Play with her with her ball, and practice obedience with it. Emphasize the "out". Do this every day, and make sure it's in her best interest to give you back the ball or toy. IE, if she gets posessive over the toy, nips at you, or tries to play keepaway, turn your back on her and playtime ends right now. Make sure she understands and is consistenly obeying your commands.

Wait another 6 months to a year before you start letting her play with sticks again. She may have matured enough to have some self-control, and learned to cap her drive.

I don't like that her "nips" are tearing your clothing. What if your skin was in there? This is a type of behavior that I personally do not tolerate in dogs after a certain age. Once a dog learns that it's okay to put their teeth on you, you're going to have problems down the road.

If you are training your pup in SchH or something like that, my advice might change. I assume this is a pet dog? If so, hiring a trainer would be a great idea.


----------



## basedinberlin (Aug 5, 2012)

Hi Freestep,

Thanks for your advice. I'd assumed she'd be the same with anything (thinking "what's so special about sticks?"), but I'll definitely try a change.

The nips tearing clothing issue - we're not thrilled with it either. I'd be more worried if the 'bite' was causing them, but it's more that she jumps with her teeth out and catches clothing on the fall, if that makes sense? Still not acceptable, though. Could you give me some advice on how you wouldn't tolerate it? Is it just by stopping the play as usual?

When we get our permanent housing sorted, I'd definitely like to try out Schutzhund. We're in Berlin, so it seems like a great place to give it a go. Other than that, I wouldn't want to rule out the possibility of training some protection-style bite work in the distant future. We have a trainer in mind who specialises in this kind of thing near to our new place, so we should start taking her there regularly soon - at the latest straight after Christmas. Does this change your advice?

Thanks again.


----------



## Freestep (May 1, 2011)

basedinberlin said:


> Could you give me some advice on how you wouldn't tolerate it? Is it just by stopping the play as usual?


What I'd do for a pet dog is give a sharp verbal reprimand followed by stopping the play immediately, putting the toy away, and putting her in her crate.



> I wouldn't want to rule out the possibility of training some protection-style bite work in the distant future.

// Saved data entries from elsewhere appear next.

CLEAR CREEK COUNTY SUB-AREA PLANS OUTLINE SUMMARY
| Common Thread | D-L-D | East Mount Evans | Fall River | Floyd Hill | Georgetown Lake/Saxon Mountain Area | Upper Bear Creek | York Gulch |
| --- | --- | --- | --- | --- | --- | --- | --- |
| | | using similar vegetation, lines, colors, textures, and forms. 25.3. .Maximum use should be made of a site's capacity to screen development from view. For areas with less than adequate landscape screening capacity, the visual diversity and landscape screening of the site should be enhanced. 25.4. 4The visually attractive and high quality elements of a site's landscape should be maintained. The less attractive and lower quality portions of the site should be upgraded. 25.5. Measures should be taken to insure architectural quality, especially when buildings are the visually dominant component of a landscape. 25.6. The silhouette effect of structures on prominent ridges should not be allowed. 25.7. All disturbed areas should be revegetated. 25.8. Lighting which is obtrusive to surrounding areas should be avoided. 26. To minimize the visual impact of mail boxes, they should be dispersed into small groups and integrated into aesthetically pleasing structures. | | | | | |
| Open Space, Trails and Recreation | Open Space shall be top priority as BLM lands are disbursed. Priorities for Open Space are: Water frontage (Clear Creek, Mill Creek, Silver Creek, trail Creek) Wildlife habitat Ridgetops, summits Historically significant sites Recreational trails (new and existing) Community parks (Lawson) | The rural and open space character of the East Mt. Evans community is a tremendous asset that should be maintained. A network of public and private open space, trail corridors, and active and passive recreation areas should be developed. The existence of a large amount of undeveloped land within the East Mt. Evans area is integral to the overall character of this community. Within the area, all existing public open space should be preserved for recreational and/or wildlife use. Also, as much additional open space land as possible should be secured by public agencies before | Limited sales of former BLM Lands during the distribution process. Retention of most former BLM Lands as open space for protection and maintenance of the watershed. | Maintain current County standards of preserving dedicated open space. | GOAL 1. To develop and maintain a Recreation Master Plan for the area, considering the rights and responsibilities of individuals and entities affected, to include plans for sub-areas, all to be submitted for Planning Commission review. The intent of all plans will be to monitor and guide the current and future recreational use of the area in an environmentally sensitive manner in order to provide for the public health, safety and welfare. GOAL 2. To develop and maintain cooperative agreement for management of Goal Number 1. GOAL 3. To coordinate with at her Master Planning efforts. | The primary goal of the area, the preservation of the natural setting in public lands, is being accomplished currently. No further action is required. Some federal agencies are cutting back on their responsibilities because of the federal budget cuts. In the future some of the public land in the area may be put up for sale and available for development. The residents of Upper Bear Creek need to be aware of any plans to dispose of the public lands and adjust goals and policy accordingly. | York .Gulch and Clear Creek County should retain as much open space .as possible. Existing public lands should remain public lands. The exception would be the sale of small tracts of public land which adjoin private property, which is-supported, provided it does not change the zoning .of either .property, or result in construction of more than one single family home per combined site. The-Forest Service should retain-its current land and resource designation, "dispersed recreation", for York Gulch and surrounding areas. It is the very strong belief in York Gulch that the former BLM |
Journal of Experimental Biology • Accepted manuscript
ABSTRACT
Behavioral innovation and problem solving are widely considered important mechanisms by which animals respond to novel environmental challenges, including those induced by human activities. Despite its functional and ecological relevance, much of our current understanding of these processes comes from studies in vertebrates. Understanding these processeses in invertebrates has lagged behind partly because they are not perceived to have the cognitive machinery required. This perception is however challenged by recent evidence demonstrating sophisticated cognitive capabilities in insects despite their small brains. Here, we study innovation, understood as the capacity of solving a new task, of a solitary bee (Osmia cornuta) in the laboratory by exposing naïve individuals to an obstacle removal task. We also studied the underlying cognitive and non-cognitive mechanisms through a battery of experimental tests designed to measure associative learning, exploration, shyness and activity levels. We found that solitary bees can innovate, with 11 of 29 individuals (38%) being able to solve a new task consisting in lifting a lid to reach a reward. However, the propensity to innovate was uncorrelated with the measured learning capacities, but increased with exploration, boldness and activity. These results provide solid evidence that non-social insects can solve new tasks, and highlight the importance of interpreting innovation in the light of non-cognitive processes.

If you are considering SchH training, you WANT the dog to bite. So I'd take out a burlap sack, towel, or some kind of tug toy and play tug-of-war with her when she's in that bitey mood. You want the dog to bite the toy and hold on, and let her win the game. Make sure you always get the toy back, though--don't leave her alone with it. It's actually a training tool, not a chew toy.

She should be a natural at SchH!


----------



## basedinberlin (Aug 5, 2012)

Sounds like a great compromise: keep playing with sticks, but redirect her to something I want her to bite (instead of us!). Keeps our options open for the future while boosting her confidence and teaching her right from wrong.

If she still nips us at the start when using the rag/alternative, I guess we still stop play immediately (regardless of pet or Schutzhund)?

Seems a great and manageable solution.


----------



## Freestep (May 1, 2011)

basedinberlin said:


> Sounds like a great compromise: keep playing with sticks, but redirect her to something I want her to bite (instead of us!). Keeps our options open for the future while boosting her confidence and teaching her right from wrong.
> 
> If she still nips us at the start when using the rag/alternative, I guess we still stop play immediately (regardless of pet or Schutzhund)?


Don't play with sticks. Play with the rag or tug. 

If you make the tug play exciting and rewarding, she shouldn't feel the need to nip at your clothing, she should be able to focus her energy on the tug. Tease her with it, make it move like a wounded prey animal, to pique her interest and focus. You might try getting a BIG tug toy so that she has a lot of surface area to aim for, and you can sort of block her with it if it looks like she's going for your clothing.

For a SchH-bound dog, most trainers advise not to train the "out" until later. But since she is primarily a pet, teaching her to "out" at this stage isn't a bad idea. 

Do have a trainer who is experienced in SchH help you out with this, as there are many subtleties to tug play and teaching the "out", and small things can make a difference.


----------